Павел взял Диди за руку и повёл обратно на этаж. Тем временем, отец смотрел на всё это, и лицо его выражало тысячу эмоций. Боль, борьбу, печаль, гнев - чего только не было в нём! Вдруг дверь открылась шире и на пороге появилась женщина, лет сорока - сорока пяти с виду, очень ухоженная и красивая, черноволосая и страшно бледная.
- Пусть войдут. - Устало сказала она отцу и отстранилась, пропуская парочку внутрь. - Заходите, не беспокойтесь.
- А это кто? - спросил отец Пашу, глядя на него ненавидящими глазами и показывая пальцем на меня.
- Это? - он оглянулся - Это друг. Пусть посидит на кухне, пока мы разговариваем.
Мне показали, как пройти на кухню, и вся компания скрылась в комнате слева от входа, закрыв за собой дверь. Квартира была очень уютная и достаточно большая. Кое-где виднелись даже претензии на роскошь. Комнат было четыре, но по шуму из-за закрытой старой деревянной двери, не вписывающейся в общий интерьер, я понял, что одна из комнат сдаётся. Очевидно, квартира старая, но очень ухоженная: старая советская мебель, содержащаяся в идеальном порядке, свежие обои тёплых тонов, кое-где даже восстановленная лепнина - остаток может быть даже дореволюционного шика.
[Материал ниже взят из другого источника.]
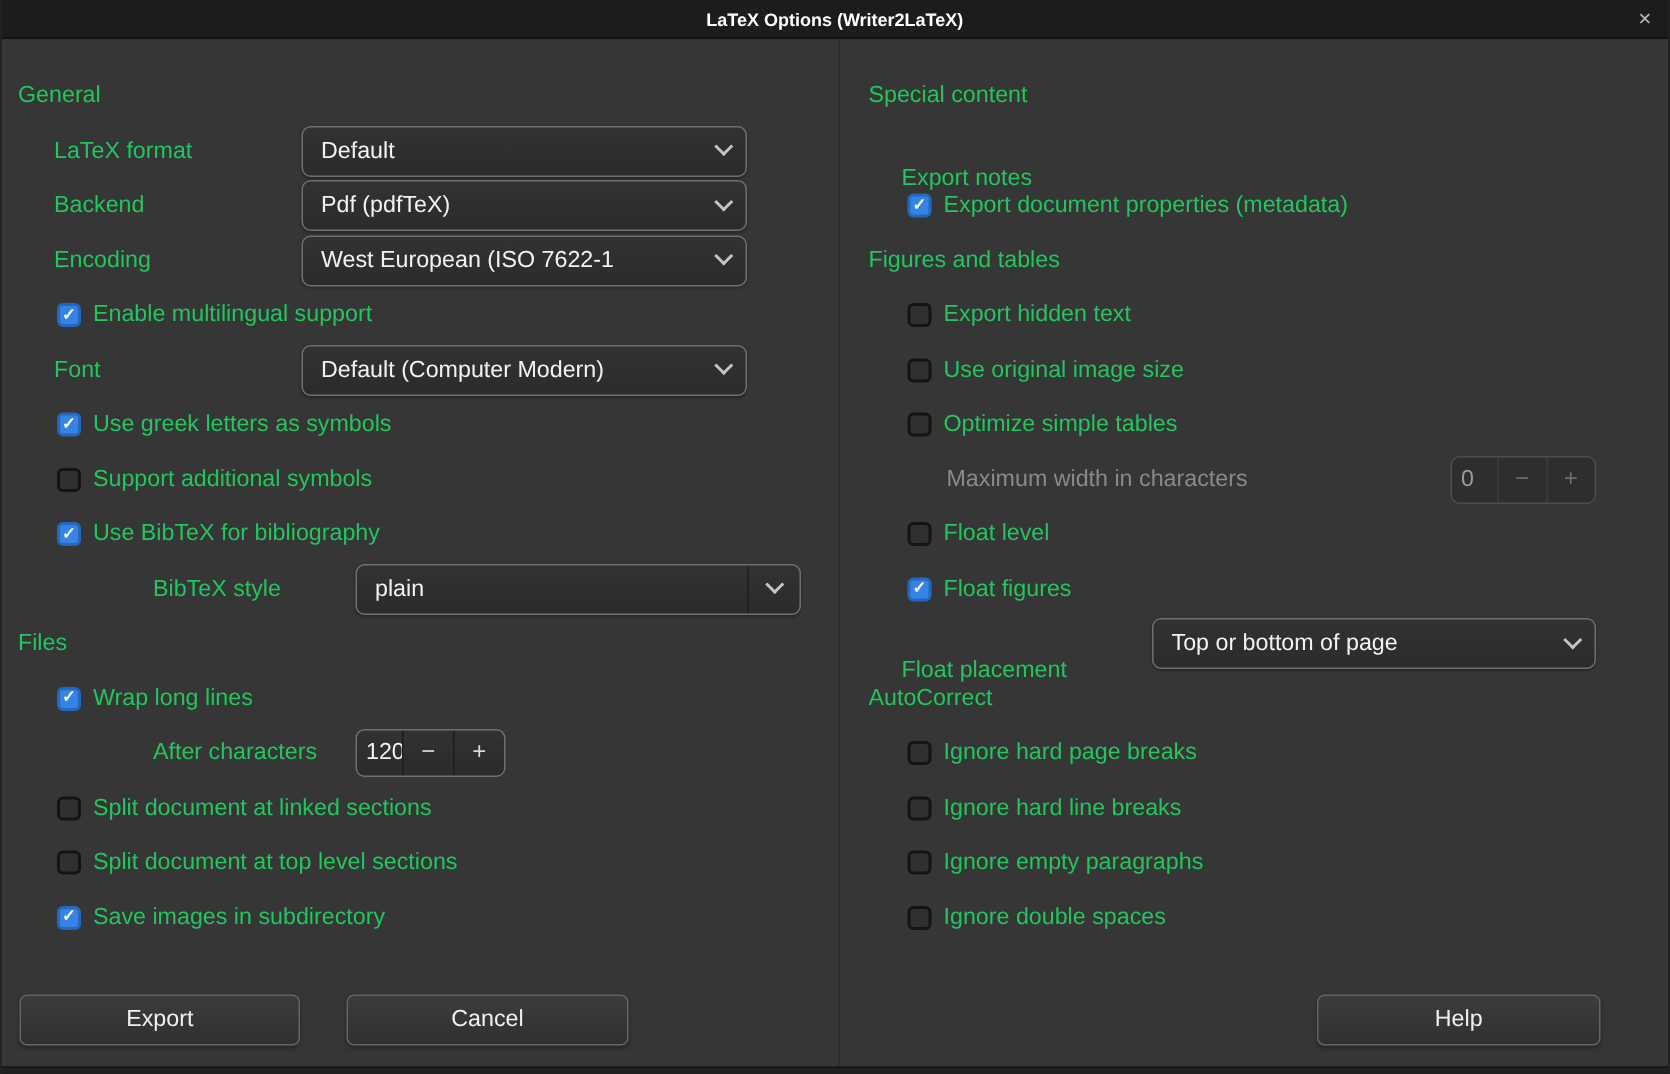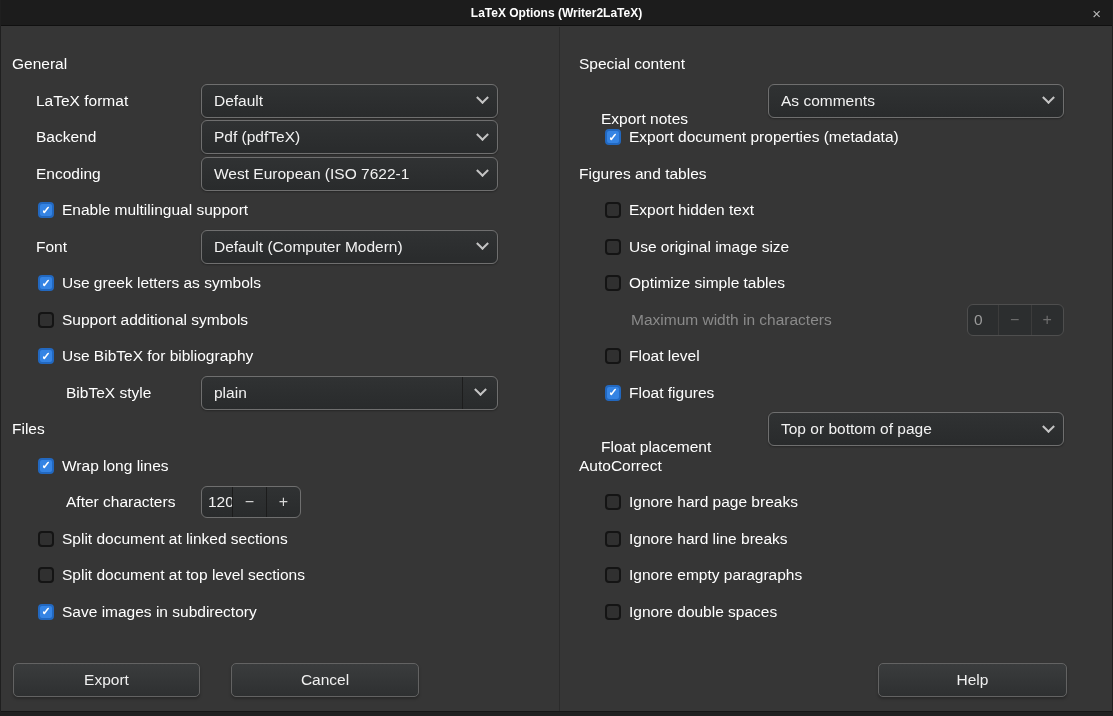--- a/index.html
+++ b/index.html
@@ -42,7 +42,7 @@
   .col-right .ctl-ind  { padding-left:71px; }
   .col-right .ctl .lbl { width:167px;margin-top:36px; }
   .col-right .spin-lbl { width:336px; }
-  .heading span, .lbl, .cblabel { font-size:15.5px; color:#ffffff; white-space:nowrap; }
+  .heading span, .lbl, .cblabel { font-size:15.5px; color:#22c55e; white-space:nowrap; }
   
   .select {
     height:34px; display:flex; align-items:center;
Через минуту на кухню зашла та женщина, по всей видимости, мать Павла. Она предложила мне выпить чаю и пару минут просидела за столом с грустным, я бы даже сказал убитым видом, после чего снова ушла.
Из комнаты послышался громкий голос Диди.
- Да как вы можете обвинять мою мать в чём-то подобном! Я не понимаю, откуда у вас всех берутся эти мысли! Ведь и Паша поначалу тоже часто говорил мне эти обидные вещи! Почему? Почему вы так смотрите на людей!
Я подошёл ближе и прислушался.
- Как бы там ни было, пусть ты даже самый замечательный человек на всей Земле, мы не можем дать своего согласия. Поймите, это не только выбор отдельных людей...
- Это именно выбор отдельных людей. Не нам решать, когда и как это начнётся, но нам решать, что делать с тем, что нам дано. - Заявил уверенный голос Павла.
- И ты всё решил, хочешь сказать? - спросил расстроенный голос матери.
- Именно так. Я люблю эту женщину и знаю, о чём говорю. Этого не изменить.
- Мы не можем больше противиться, убеждать тебя, ты ослеплён и глух к нашим словам, - начал отец, - но поддержки нашей ты лишился. Ты можешь поступать так, как считаешь, ты мужчина, но благословлять это дело, - в голосе послышались отчётливые нотки презрения, - я не собираюсь. Мы не собираемся. Мы с мамой едины в своих убеждениях.
Разговор снова стал тише, и я не мог уже разобрать, о чём говорилось. Спустя пару минут они вышли. Павел жестом показал мне на выход. Заплаканная Дидиан держала его за локоть и слегка пошатывалась. Я вышел первым. Затем Диди. Павел постоял секунду и протянул руку отцу. Отец остался стоять как вкопанный и своей руки не дал.